There have always been mathematicians interested in pipe dreams like universal axioms or more minimal sets of axioms. But if you need to get things done you *can* ... you just need to be honest about what you are assuming, and it might not be as minimal as some want.

Different assumptions create different mathematics that have their own uses.

Maybe I'm not understanding what you are saying.

@futurebird @dymaxion @whknott

"Let X be the set of all elements that don't belong to X" That definition of the set X is *obviously* invalid; but how do you define rigorously what is a valid definition?

The complement C of a set X is supposed to be all the elements that do not belong to X. But since sets can be elements of other sets, the set C is itself an element of C. Is that okay? if not, how do we fix that?🧵‍>

@JorgeStolfi @dymaxion @whknott

At the base of every axiomatic system are terms that cannot be defined using the system itself. Terms that require consensus and should be recognized as such. And these are always worth re-examining and removing, changing to see what other systems we may develop.

It is still a human endeavor, based on language. And I think that's a feature not a bug.

@futurebird @dymaxion @whknott

It is not just that the axioms are arbitrary, but that they cannot be specified precisely without contradiction.
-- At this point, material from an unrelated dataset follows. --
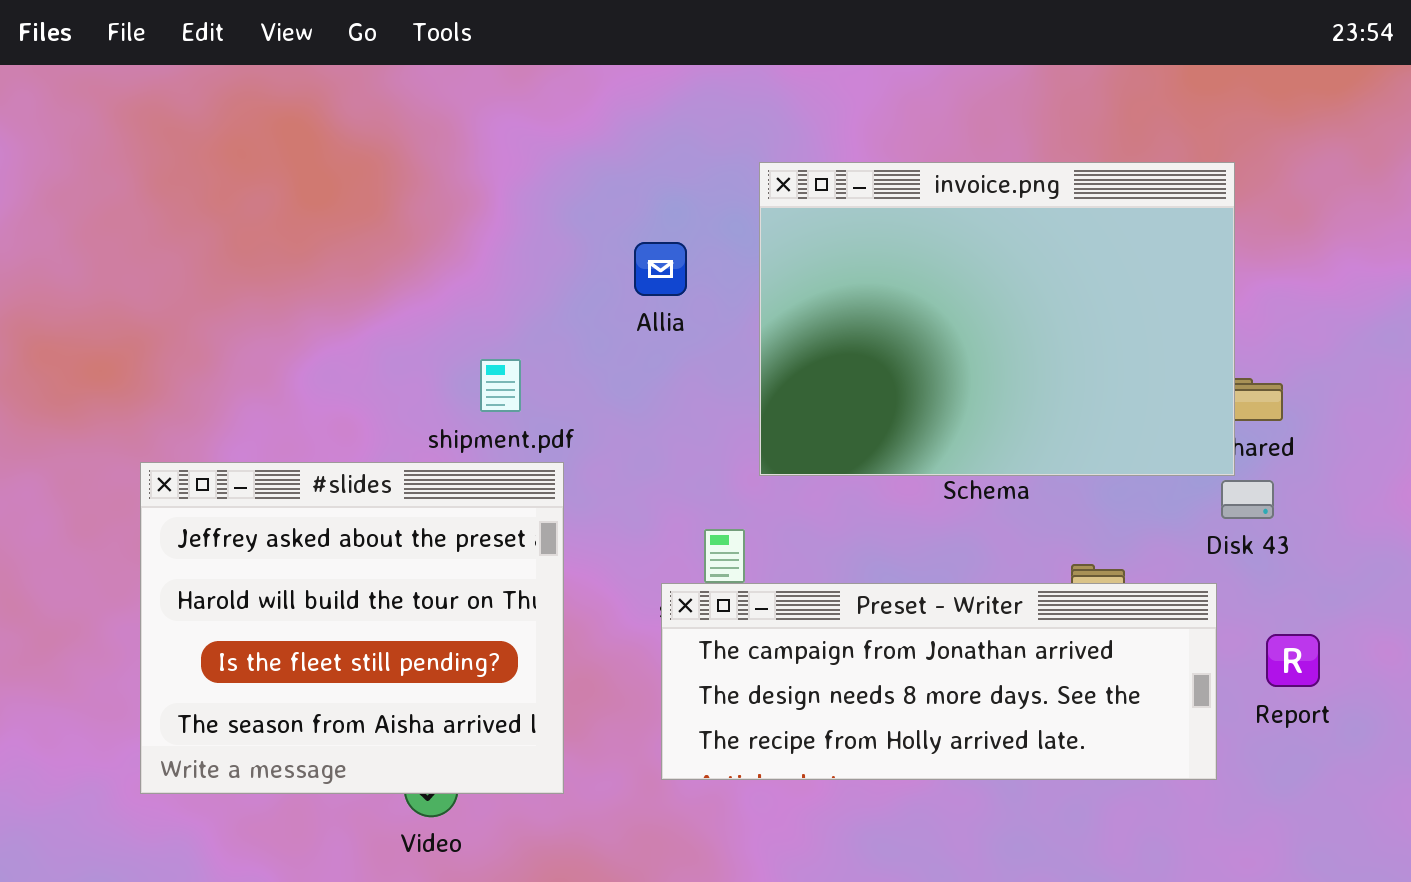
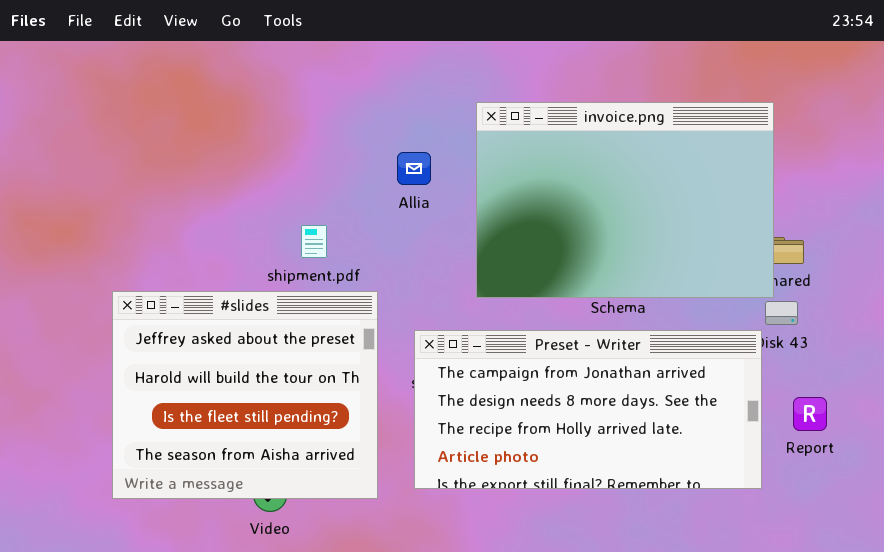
#slides: [140,462,564,794] -> [112,291,378,499], moved
Preset - Writer: [661,583,1217,780] -> [414,330,762,489], resized

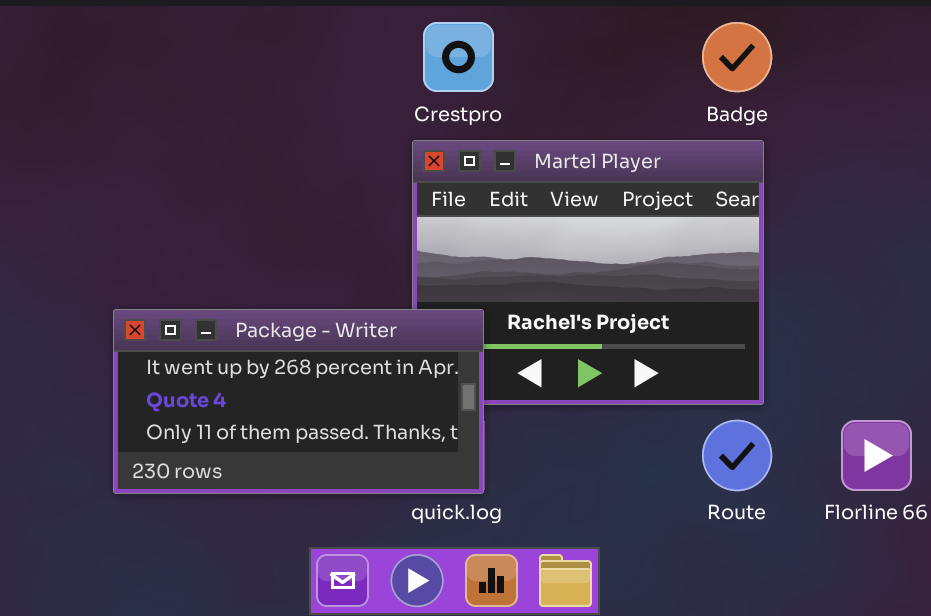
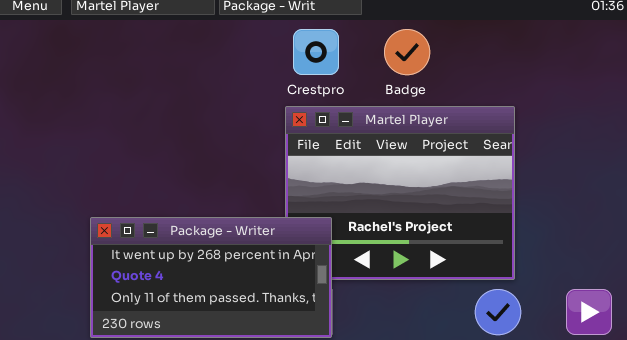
Badge: [702,22,772,92] -> [384,29,430,75], moved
If you can't define what a "set" is, how can you expect everybody to agree on whether something is a set of not?

Euclid himself assumed a couple of things that should have been explicitly stated as axioms, such as "If a line, not passing through any vertex of a triangle, meets one side of the triangle then it meets another side."

myrmepropagandist

@JorgeStolfi @dymaxion @whknott

Part of understanding these systems and their tremendous power is recognizing that there are undefined terms and knowing exactly what you have assumed through the consensus of language and conventions of meaning.
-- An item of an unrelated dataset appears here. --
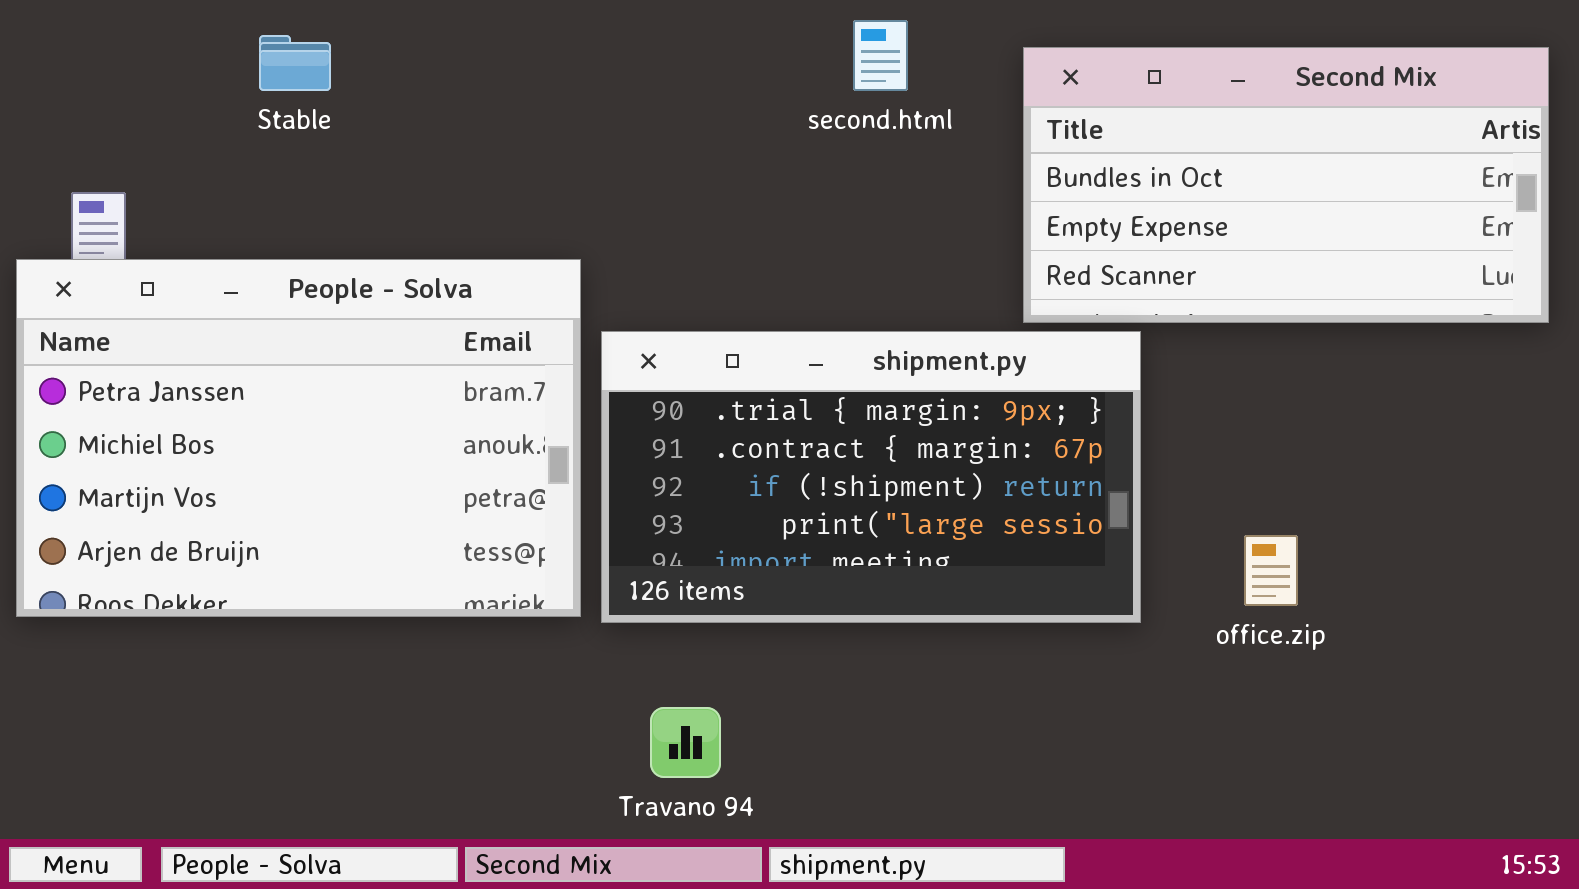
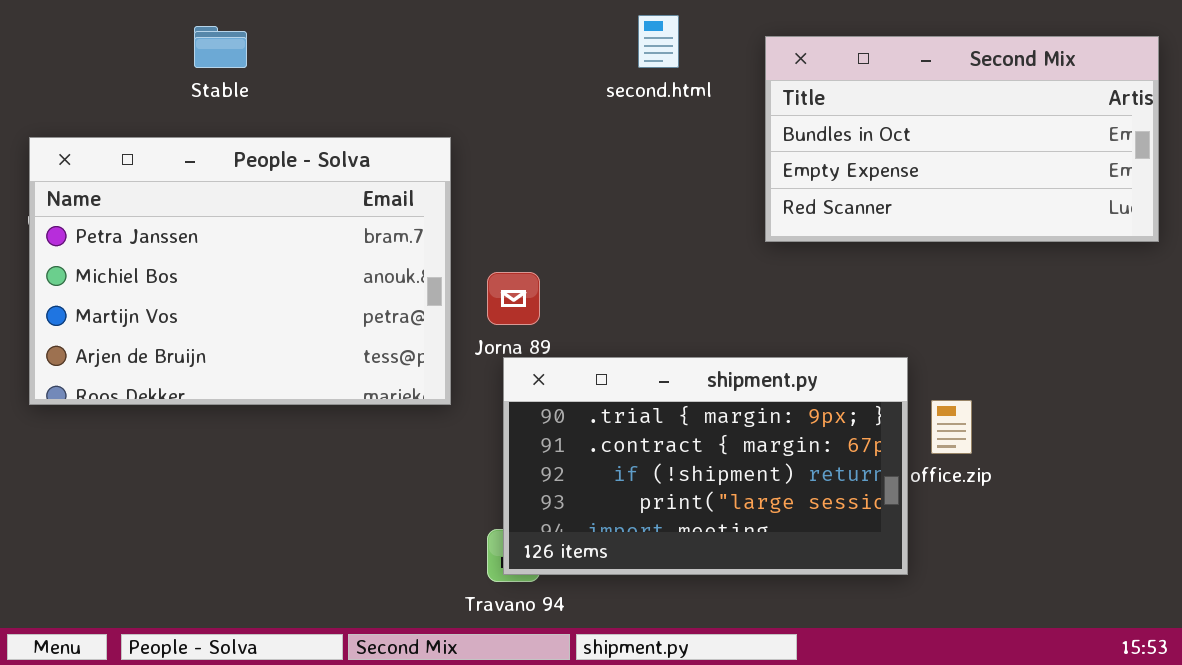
People - Solva: [16,259,581,617] -> [29,137,451,405], moved
shipment.py: [601,331,1141,623] -> [503,357,908,575], moved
Do you want to purge subjectivity from mathematics? Good luck with that.

But I think it's also worth asking WHY so much of the mathematics of a century ago was focused on this goal? Why did otherwise brilliant people burn up so much time chasing it?
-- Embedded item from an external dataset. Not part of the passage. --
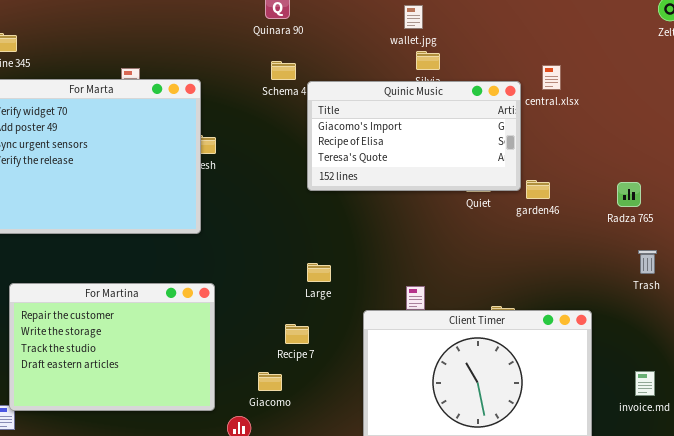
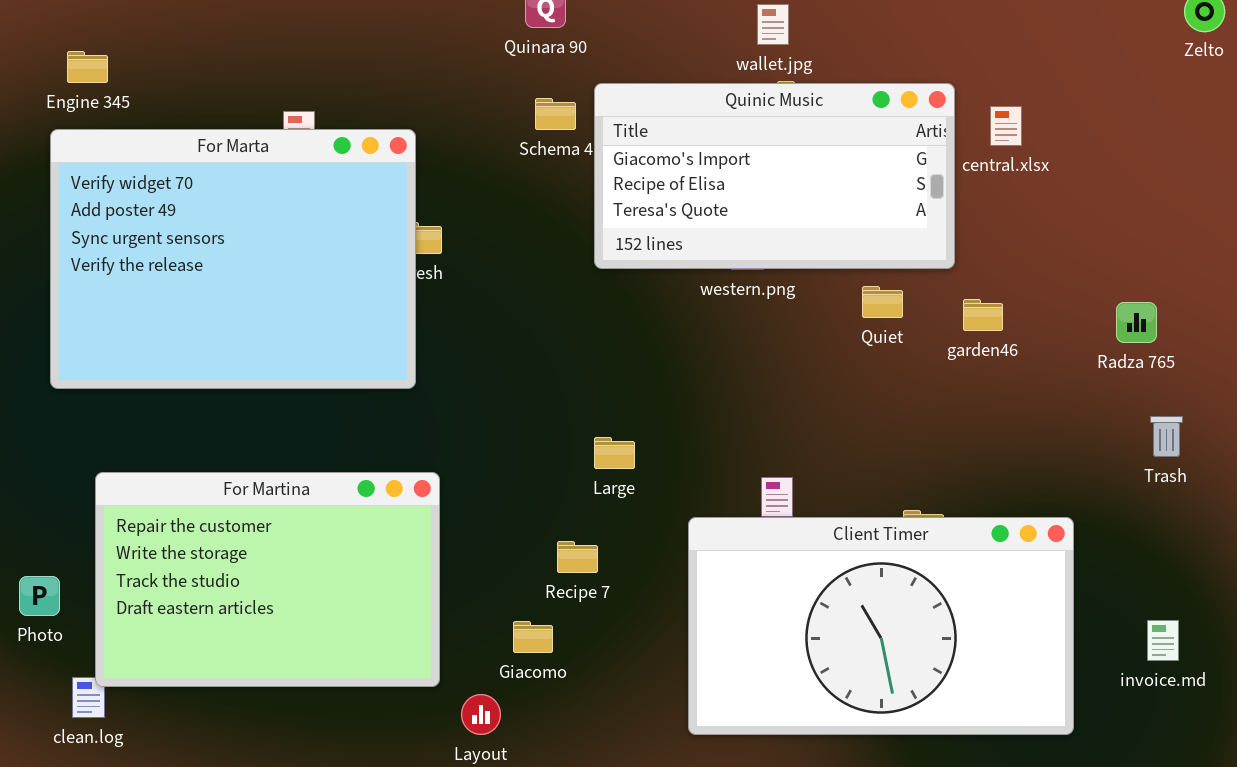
Quinic Music: [307,81,521,191] -> [594,83,955,269], moved

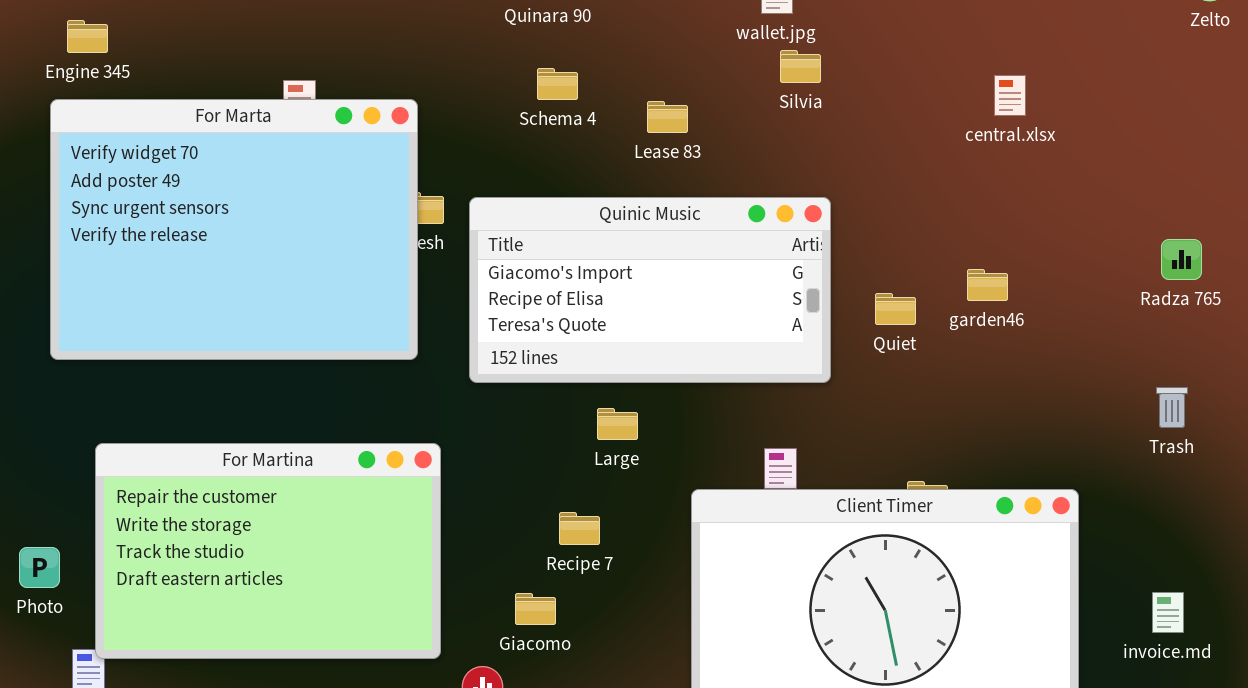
Quinic Music: [594,83,955,269] -> [469,197,831,383], moved
Quiet: [862,286,903,318] -> [875,293,916,325], moved
Radza 765: [1116,302,1157,343] -> [1161,239,1202,280], moved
@futurebird @JorgeStolfi @dymaxion @whknott Because it was the last hope for those who wanted fundamental certainty in their worldview. Religion struck out, physics was finding fundamental limits. If you yearned for completeness and certainty, it was distressing.

@futurebird @JorgeStolfi @dymaxion @whknott I think that all the way back to at least Leibniz there was this idea that you might be able to automate the general search for truth by reducing it to turn-the-crank derivations. It's the same impulse that leads people to treat ChatGPT as an oracle.

@futurebird making me want to build my mathematics skills and reread Alan Watts’s Zen writings.

Stuck in my head: science is systematic doubt, but has cornerstones ultimately taken on faith and consensus. It weakens your understanding if you pretend you can eliminate them.

(Aimed mainly at mid-century rationalists but handy today)

@randomgeek @futurebird Right?

Also, Alan Watts must be among the most sampled philosopher of all time! There are dozens of songs with bits of his talks.